JOB ITEM: Can you rewrite each line of text in the data below as a numbered list item, skipping blank lines and leaving the pictures out of your answer?

=== STUDY MATERIAL ===

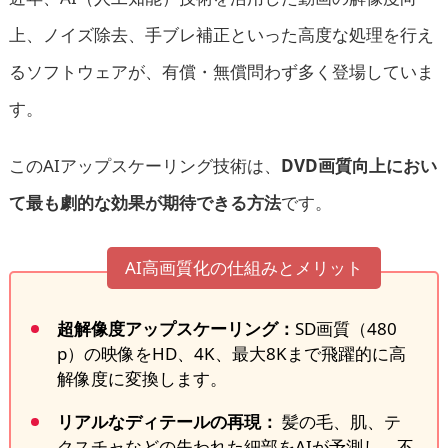
上、ノイズ除去、手ブレ補正といった高度な処理を行え
るソフトウェアが、有償・無償問わず多く登場していま
す。
このAIアップスケーリング技術は、
DVD画質向上におい
て最も劇的な効果が期待できる方法
です。
AI高画質化の仕組みとメリット
超解像度アップスケーリング：
SD画質（480
p）の映像をHD、4K、最大8Kまで飛躍的に高
解像度に変換します。
リアルなディテールの再現：
髪の毛、肌、テ
クスチャなどの失われた細部をAIが予測し、不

===

ANSWER SPACE:
1. 上、ノイズ除去、手ブレ補正といった高度な処理を行え
2. るソフトウェアが、有償・無償問わず多く登場していま
3. す。
4. このAIアップスケーリング技術は、
5. DVD画質向上におい
6. て最も劇的な効果が期待できる方法
7. です。
8. AI高画質化の仕組みとメリット
9. 超解像度アップスケーリング：
10. SD画質（480
11. p）の映像をHD、4K、最大8Kまで飛躍的に高
12. 解像度に変換します。
13. リアルなディテールの再現：
14. 髪の毛、肌、テ
15. クスチャなどの失われた細部をAIが予測し、不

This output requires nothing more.